To review cytisine’s history of use, pre-clinical evidence, clinical pharmacokinetics, efficacy, adverse reactions (ARs) and safety for smoking cessation.
A synoptic review of the use of cytisine as a smoking cessation medication, mechanism of action, pharmacokinetics and safety. Relevant literature on data included in these sections were identified through a search of 11 databases with additional literature obtained from reports and monographs. Three databases (PubMed, EMBASE and www.elibrary.ru) were systematically searched for studies published from 2012 to August 2018 in any language to provide an updated meta-analysis of cytisine’s efficacy and ARs for smoking cessation compared with placebo. We pooled the relative risks (RR) of abstinence in the efficacy analysis and RR of ARs, either reported by the authors or calculated from the reports.

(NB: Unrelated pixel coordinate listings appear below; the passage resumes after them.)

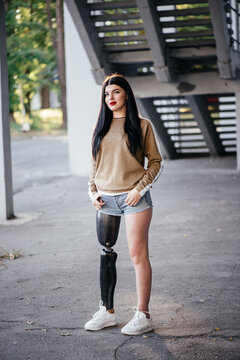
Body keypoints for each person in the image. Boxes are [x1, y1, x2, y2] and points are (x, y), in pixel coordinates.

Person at [85, 73, 163, 335]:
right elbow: (95, 166)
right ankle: (107, 311)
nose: (110, 98)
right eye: (107, 94)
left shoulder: (142, 125)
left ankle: (143, 314)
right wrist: (92, 192)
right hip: (105, 199)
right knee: (106, 254)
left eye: (116, 92)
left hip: (134, 199)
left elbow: (155, 162)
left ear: (126, 94)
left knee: (137, 255)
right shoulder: (101, 127)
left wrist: (139, 190)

Cytisine has been in use since 1964 and is currently marketed in 18 countries. Systemic bioavailability from oral ingestion is high and clearance is primarily renal, with minimal or no metabolism. Brain uptake in animal models is moderate. The plasma half-life averages 4.8 hours. Eight studies were included for meta-analysis of efficacy. With heterogeneous results, the overall RR versus placebo of successful continuous abstinence at the longest follow-up was 1.74 [95% confidence interval (CI) = 1.38-2.19]. Nausea, vomiting, dyspepsia, upper abdominal pain and dry mouth that were mild or moderate were the most common ARs, with RR versus placebo 1.10 (95% CI = 0.95-1.28). The cost of cytisine in eastern and central Europe is several-fold less than that of other smoking cessation medications.
Cytisine is a low-cost medication found to increase the likelihood of smoking cessation. The most frequently reported ARs of cytisine involve gastrointestinal symptoms that are mostly reported as either mild or moderate in severity.
Addiction; cessation; cytisine; low-/middle-income country; nicotine; nicotinic receptor partial agonist.